第4話 お姫様は護衛を自慢したい
ピリピリとした緊張感がこっちにまで伝わってくるような、一触即発の雰囲気。
だというのに姫様は、そんなことはお構いなしとばかりにいつもながら堂々とした佇まいだ。特にご立腹であるらしく、ぷんすかという擬音が今にも聞こえてきそうだ。
……そうか、流石は姫様! 『島主』としてこの状況に対して抗議しようというのだろう。どうやら姫様もこの島に来て早々に、『島主』としての自覚を持ったということだ。
「さっきの魔法。もしかして、アナタたちの騒ぎが原因?」
「…………だとしたら、なんですの?」
妖精側の『島主』、ローラ様(姫様に魔法を飛ばした相手だが、島主なので仕方がなく様付で呼ぶとしよう)がじろりと睨む。
対して姫様は、負けじと相手を睨み返す。がんばれ姫様!
「あと少し……あと少しで、手繋ぎデートが実現するところだったのよ? それなのにイイところで魔法が飛んできて、わたしが今どれだけ悔しい思いをしているのか分かってるのかしら?」
…………姫様は一体、何に対して抗議しているのだろうか。
俺はもうちょっと「島主としてその振る舞いはいかがなものか」的な抗議をするものだと思っていたが。
「あの、えっと……?」
ほらー、向こうも何のことだか分からなくて首を傾げているじゃないですかー。
「あの、姫様」
「なにかしら」
「念のためにお聞きしますが、街中で魔法をぶっ放すなんていう『島主』にあるまじき行為に対して怒っていらっしゃるんですよね?」
「え、いや別に? 街中で魔法は確かにダメだし、そのことについても多少は怒っているけれど……わたしが一番怒っているのは、そこじゃないわ」
そこじゃないんかい。
「えー、こほん。姫様は、あなた方の『島主』にあるまじき行いに対して抗議しております。幸いにも先ほどの魔法は誰にも当たりませんでしたが、もし誰かに当たっていたら、その人は間違いなく大怪我を負っていましたよ」
どうだ俺のナイスフォロー。姫様に仕えていると、こういうことはたまに起きるので手慣れたものだ。
「…………すまない。君の言う通りだな」
先に反応したのは、獣人側の『島主』、デレク様だ。大柄な体格のこともあり、見た目は威圧感に満ちて恐ろしいが、意外と話が分かるな。……まあ、『島主』をしているということは獣人界では王族の位置にいる者なので、当然といえば当然か。
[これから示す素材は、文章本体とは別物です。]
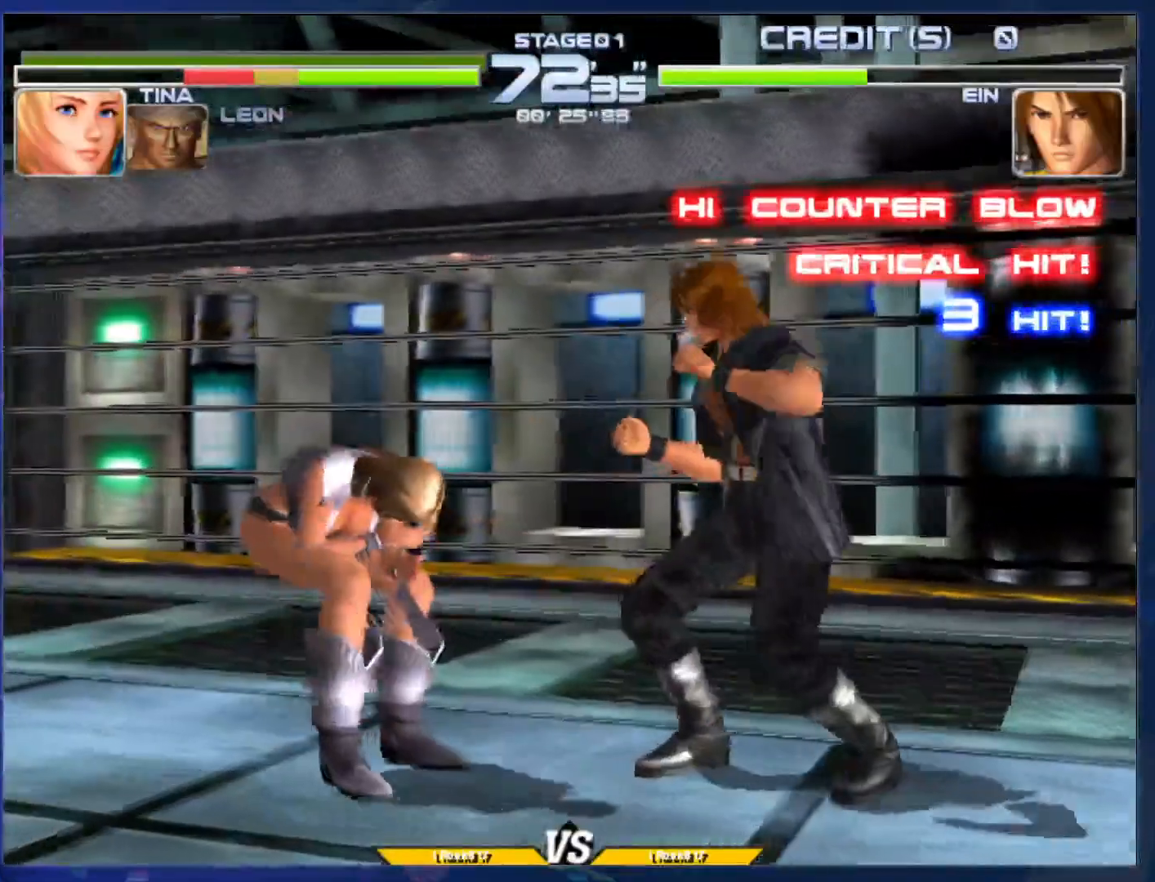
{"buttons": ["L1"], "left_stick": "center", "events": [[100, "L1", "down"], [167, "L1", "up"], [250, "L1", "down"], [333, "L1", "up"], [417, "L1", "down"]]}
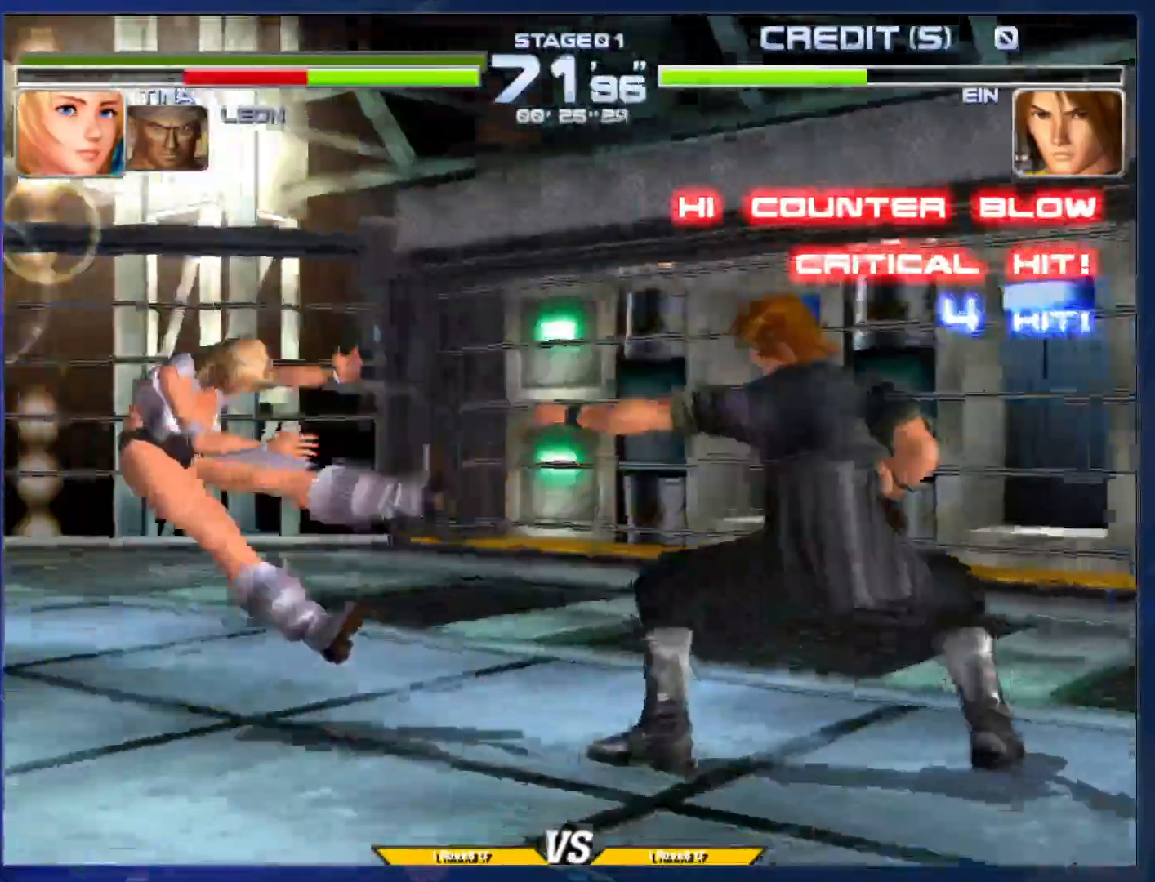
{"buttons": [], "left_stick": "center", "events": [[17, "L1", "up"]]}
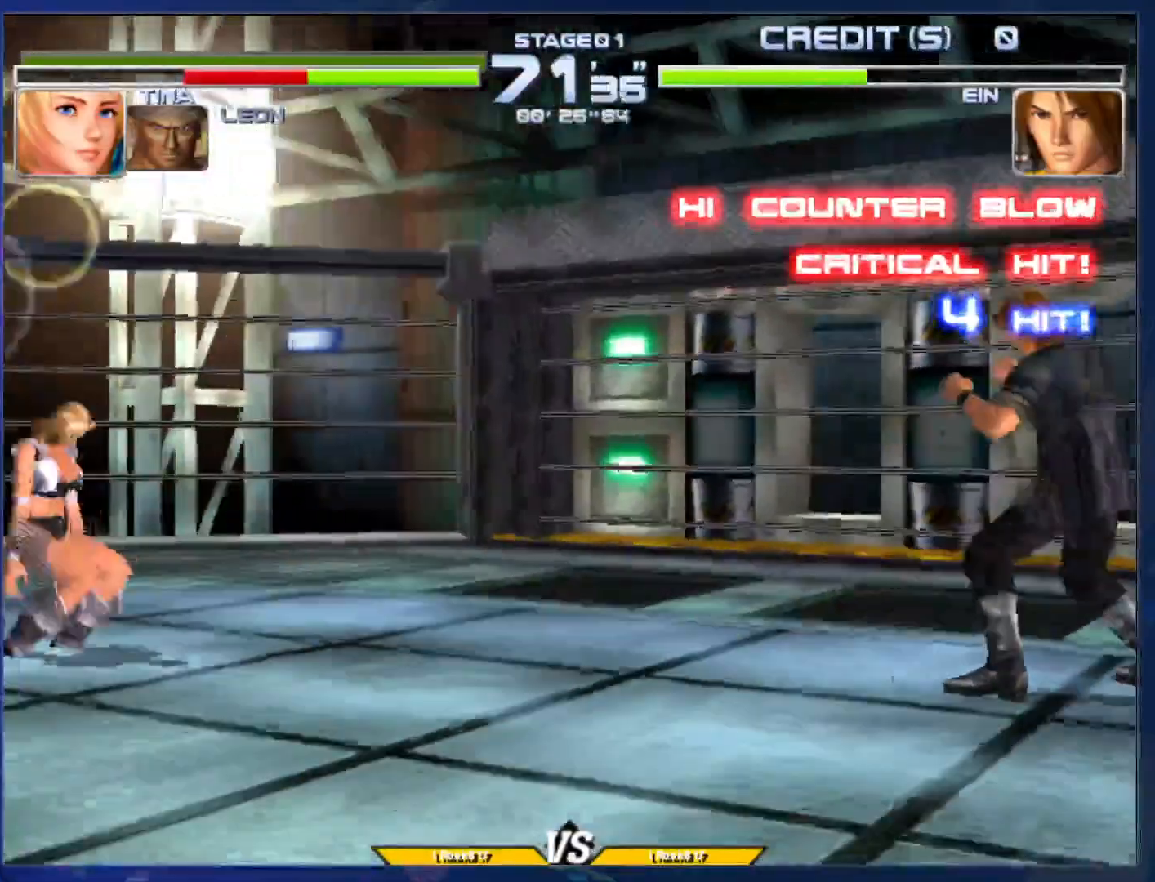
{"buttons": [], "left_stick": "center", "events": []}
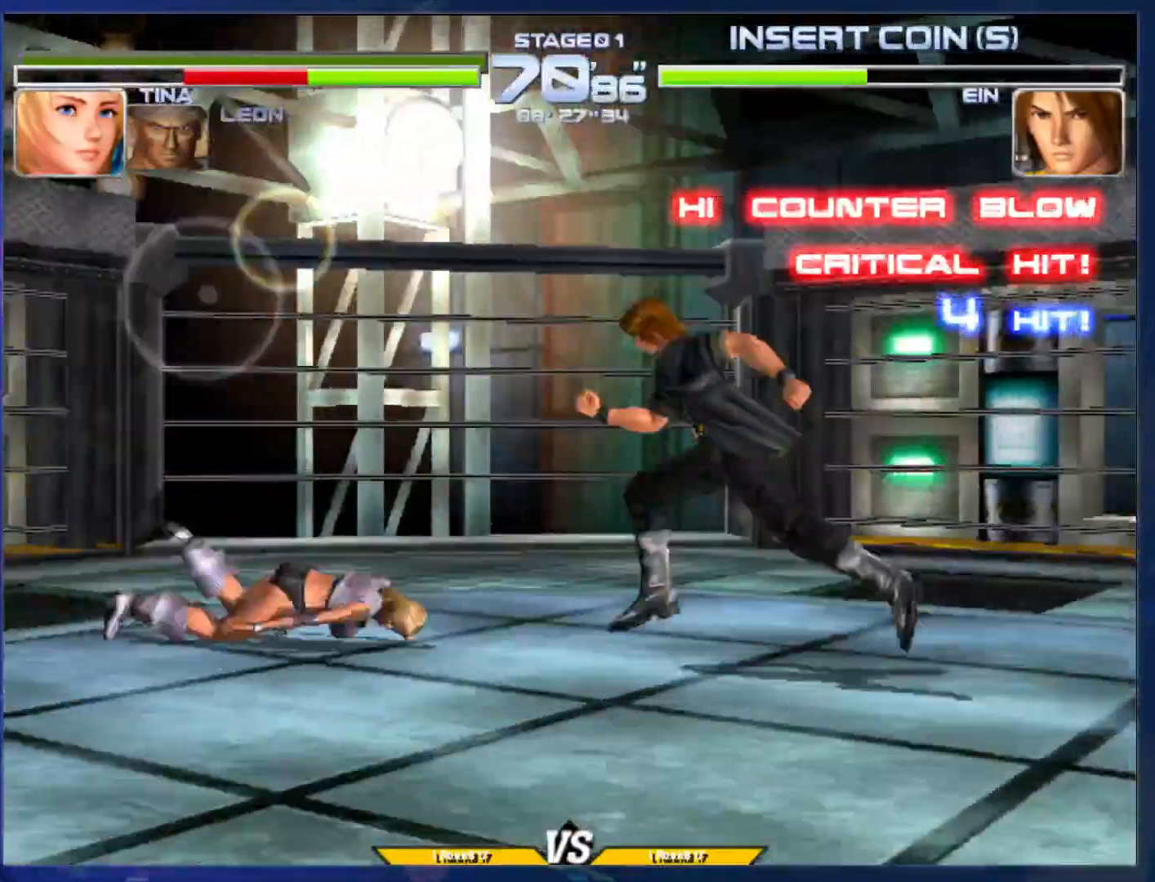
{"buttons": ["L1"], "left_stick": "center", "events": [[150, "L1", "down"], [233, "L1", "up"], [317, "L1", "down"], [417, "L1", "up"], [483, "L1", "down"]]}
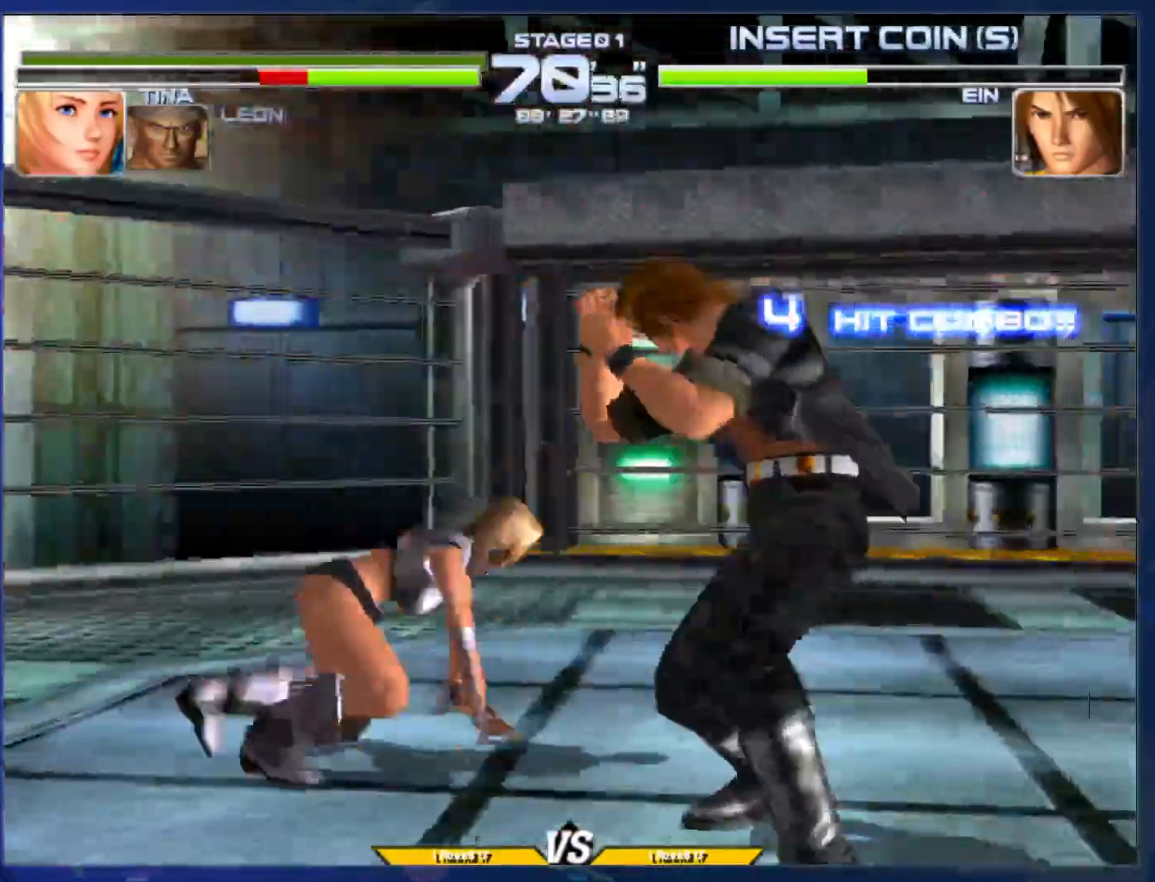
{"buttons": [], "left_stick": "center", "events": [[83, "L1", "up"], [150, "L1", "down"], [250, "L1", "up"]]}
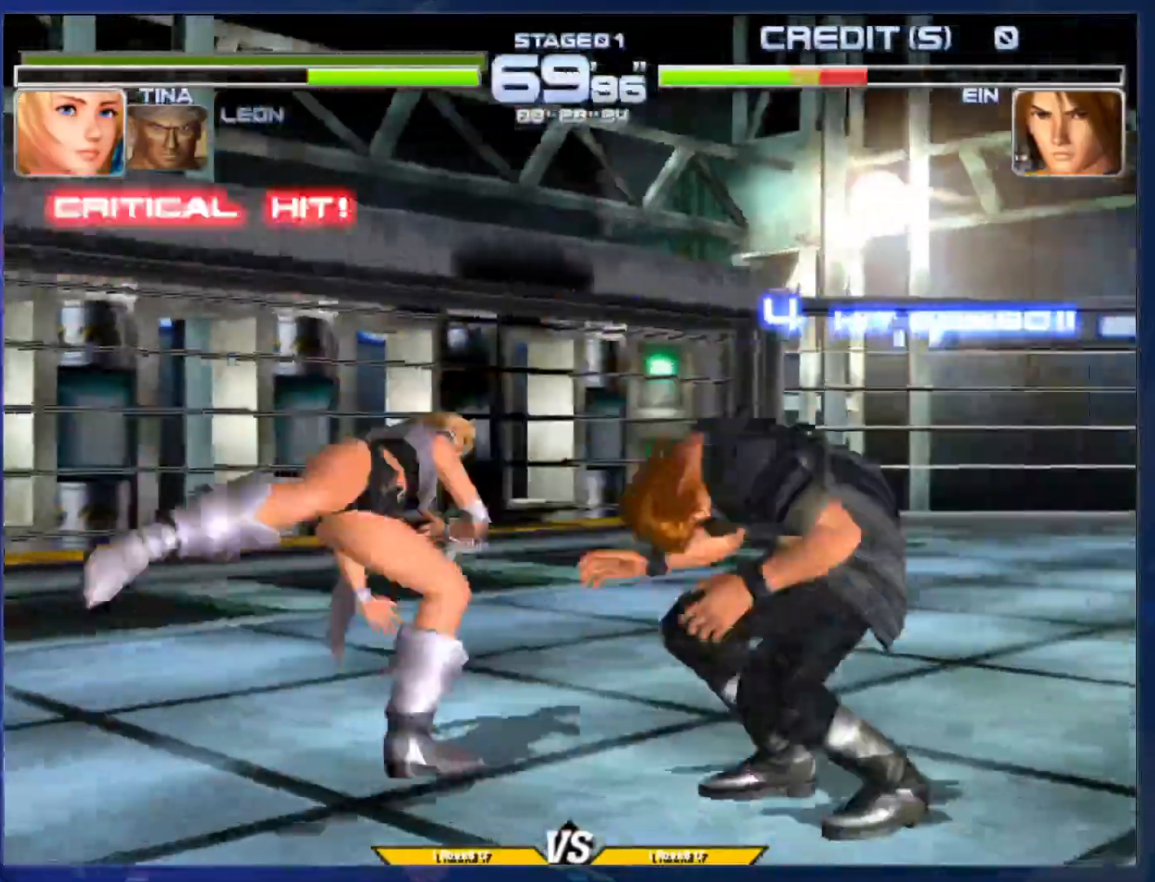
{"buttons": [], "left_stick": "center", "events": [[33, "left_stick", "left"], [167, "left_stick", "right"], [217, "R1", "down"], [217, "TRIANGLE", "down"], [300, "left_stick", "center"], [317, "R1", "up"], [317, "TRIANGLE", "up"]]}
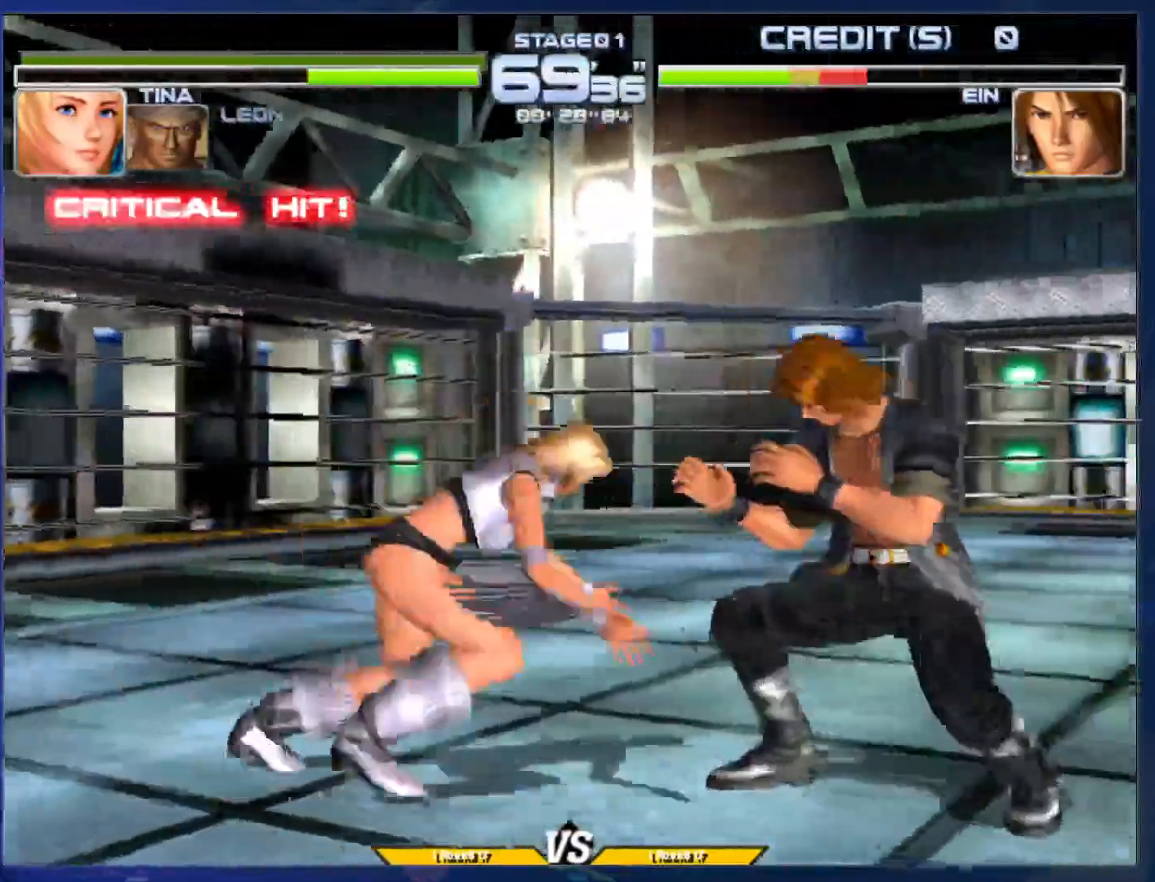
{"buttons": [], "left_stick": "left", "events": [[483, "left_stick", "left"]]}
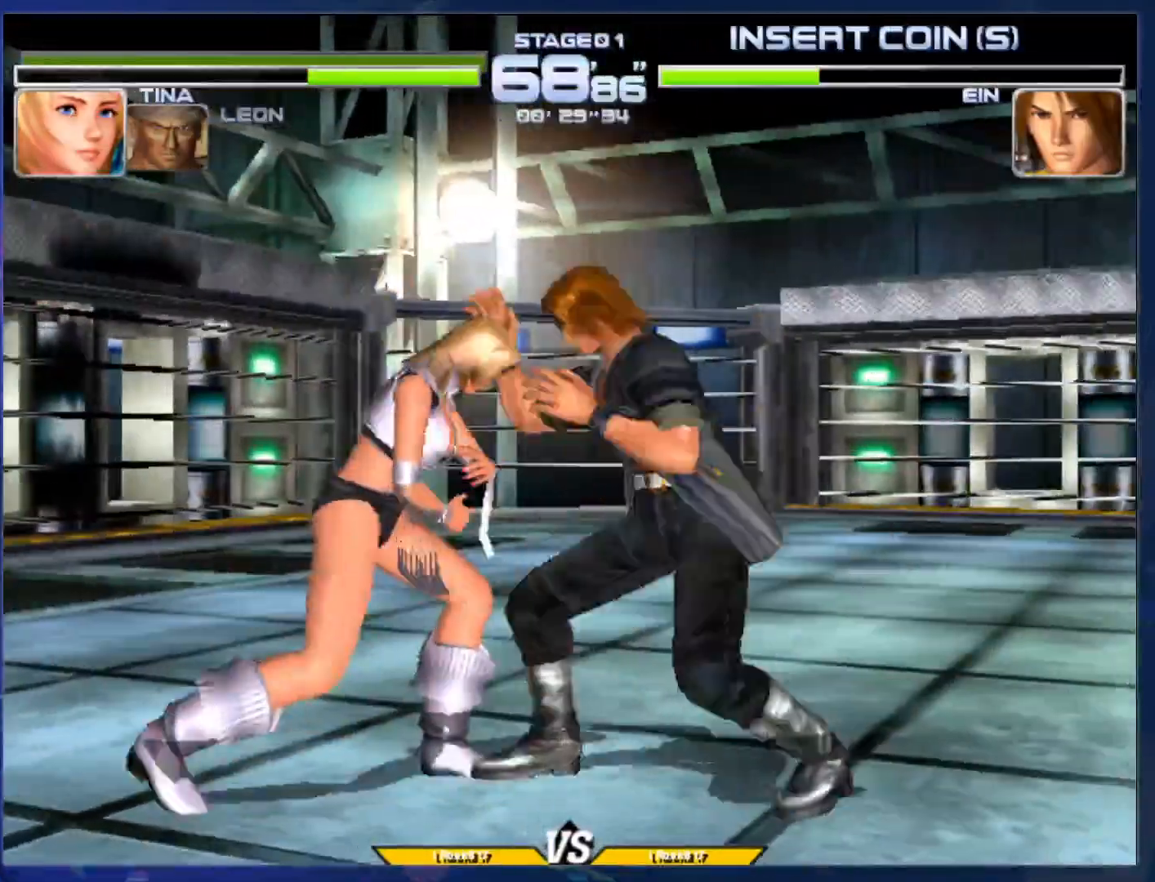
{"buttons": ["R1"], "left_stick": "down-left"}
「…………魔法の件に関しましては、ワタクシも謝罪いたしますわ」
ローラ様もきちんと謝罪をしてくれた。これでひとまずこの場は収まるか? と思ったのもつかの間。彼女はじろっとした視線をデレク様に向ける。
「ですが、先に仕掛けてきたのはあちら。ワタクシは大切な友人を護るべく魔法を放った。つまり正当防衛をしたつもりですわ」
「…………オレは、君たちの方から先に仕掛けてきたと聞いているが?」
「その頭の耳は飾りですか? それとも、都合の良いことしか聞こえない耳ですか?」
ピリッとした空気が流れる。比喩でもなんでもなく、実際に空間に圧がかかるほどの魔力が満ちているということだ。というか姫様も対抗して魔力を滾らせないでくださいよ。いや、「ほら、わたしだって負けてないでしょ?」とでも言いたげな、どや顔をしないでください。かわいいですけどね。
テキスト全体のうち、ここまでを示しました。